Hurrah! As I write this it's 4pm on the last day of 1998. A day when half the country goes wild with over-indulgence in everything - mainly drink, bad dancing and unwanted sexual advances - while the other half sensibly stays indoors and watches endless Morecambe and Wise repeats on television.

We'll hopefully be in the former half. Following an entire month of press parties (congratulations to Epson and QMS for the best of the year), some of us are going to a nightclub, where the indigenous population is at least ten years younger than us (wahey!). Others are planning a more relaxing time with their families. Pubs and hotels also feature as New Year destinations for some UK IT journalists, but possibly the weirdest option is that chosen by one of our reviewers, who's heading off into the countryside to dance in a stone circle with his girlfriend and let off fireworks. Still, hopefully the Prevention of Terrorism Squad will release him in time to write a few more reviews for us in January.

So, assuming that all of us and all of you survive this evening of potential debauchery, what does next year, the last year of the millennium (yes, I know) have in store for us? Well, here are a few predictions, in no particular order of likelihood:

1) There'll be yet more wild claims, tabloid scare stories and occasional valid worries about the millennium bug, which will bring life as we know it to a complete end in exactly one year and eight hours' time. Or not.
2) Peter Mandelson will become Labour's prime candidate for the Mayorship of London, following the freakish and unexplained disappearances of all of his rivals in bizarre gardening incidents.
3) IT Reviews will start to make some proper money, once we finally decide how best to convert the thousand hits per day (and rising) into hard beer tokens. Yes, I know; it's not particularly likely...
4) Richard Branson will again fail to circumnavigate the globe in a balloon. Twice.
5) Saddam Hussain will continue to soundly thrash ClintonBlair in the chess game that is international political popularity.
6) Aliens will make contact with the human race, offering incredible technological advances such as a crash-proof operating system and the ability to browse the Web in the evening at something approaching a decent speed.
7) The BBC will introduce a new TV programme aimed at the IT-aware yoof culture, show-casing the computer skills of famous pop characters. Called "TechnoCoolYeahOK", the first episode will feature Liam Gallagher reviewing a top-spec, big-name 450MHz Pentium II games machine: "It's shit."
8) It will rain a lot.

Feel free to bet on any of these events coming to pass. Some are obviously more likely than others (Us make money? Nah.), but if you choose your wager carefully, and find a particularly gullible bookie, you might even earn yourself a bit of cash to spend on Millennium Eve, assuming that all the pubs and clubs aren't shut due to computer error or astronomical staff wages. If you do win, and want to tell me about it, please don't shout too loud. My hang-over could be quite a monster.

» **Activities**
**1)** Reproduce the part of the New Year's Eve column from "1) There'll be" to "international political popularity." word for word.
**2)** Condense the paragraph of the New Year's Eve column that begins "We'll hopefully be in the former half" into a shorter version that keeps its main facts.
The records that come after this column have no connection to it.

» **Given records**
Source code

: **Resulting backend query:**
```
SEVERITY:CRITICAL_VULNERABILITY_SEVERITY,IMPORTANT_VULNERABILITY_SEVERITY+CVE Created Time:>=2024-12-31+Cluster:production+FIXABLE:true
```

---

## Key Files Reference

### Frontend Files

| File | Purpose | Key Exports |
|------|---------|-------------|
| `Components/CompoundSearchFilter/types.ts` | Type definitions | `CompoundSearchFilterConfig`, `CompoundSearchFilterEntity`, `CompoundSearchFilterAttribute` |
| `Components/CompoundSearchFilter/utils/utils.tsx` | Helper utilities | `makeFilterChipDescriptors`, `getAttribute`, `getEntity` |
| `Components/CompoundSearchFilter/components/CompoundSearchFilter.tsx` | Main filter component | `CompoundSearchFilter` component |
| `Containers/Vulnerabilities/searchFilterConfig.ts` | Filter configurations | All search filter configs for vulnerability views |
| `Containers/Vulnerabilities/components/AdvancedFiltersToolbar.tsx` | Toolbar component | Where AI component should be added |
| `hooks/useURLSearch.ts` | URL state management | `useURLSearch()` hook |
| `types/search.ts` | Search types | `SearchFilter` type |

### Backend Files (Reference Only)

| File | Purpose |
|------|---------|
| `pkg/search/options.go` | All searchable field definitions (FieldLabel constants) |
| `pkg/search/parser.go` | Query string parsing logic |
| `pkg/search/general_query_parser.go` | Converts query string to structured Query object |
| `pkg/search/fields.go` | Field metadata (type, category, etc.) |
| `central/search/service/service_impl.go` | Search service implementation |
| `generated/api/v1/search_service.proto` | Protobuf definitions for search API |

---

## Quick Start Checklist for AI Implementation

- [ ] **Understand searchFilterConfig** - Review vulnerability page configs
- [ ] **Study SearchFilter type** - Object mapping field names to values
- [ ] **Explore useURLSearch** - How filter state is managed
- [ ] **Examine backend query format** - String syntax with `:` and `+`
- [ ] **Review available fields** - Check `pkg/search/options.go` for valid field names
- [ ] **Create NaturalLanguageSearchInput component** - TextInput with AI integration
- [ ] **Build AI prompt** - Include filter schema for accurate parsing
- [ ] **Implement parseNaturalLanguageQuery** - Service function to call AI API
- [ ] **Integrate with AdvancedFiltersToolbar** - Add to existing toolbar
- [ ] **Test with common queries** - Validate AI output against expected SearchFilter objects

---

» **Task solutions**
**1)**
1) There'll be yet more wild claims, tabloid scare stories and occasional valid worries about the millennium bug, which will bring life as we know it to a complete end in exactly one year and eight hours' time. Or not.
2) Peter Mandelson will become Labour's prime candidate for the Mayorship of London, following the freakish and unexplained disappearances of all of his rivals in bizarre gardening incidents.
3) IT Reviews will start to make some proper money, once we finally decide how best to convert the thousand hits per day (and rising) into hard beer tokens. Yes, I know; it's not particularly likely...
4) Richard Branson will again fail to circumnavigate the globe in a balloon. Twice.
5) Saddam Hussain will continue to soundly thrash ClintonBlair in the chess game that is international political popularity.

**2)** The writer hopes to be among the half that goes wild. After a month of press parties, with Epson and QMS throwing the best of the year, some staff are going to a nightclub where the crowd is at least ten years younger. Others plan a relaxing time with their families, and some UK IT journalists are heading to pubs and hotels. The oddest plan belongs to one reviewer, who will dance in a stone circle in the countryside with his girlfriend and set off fireworks. The writer jokes that the Prevention of Terrorism Squad will hopefully release him in time to write more reviews in January.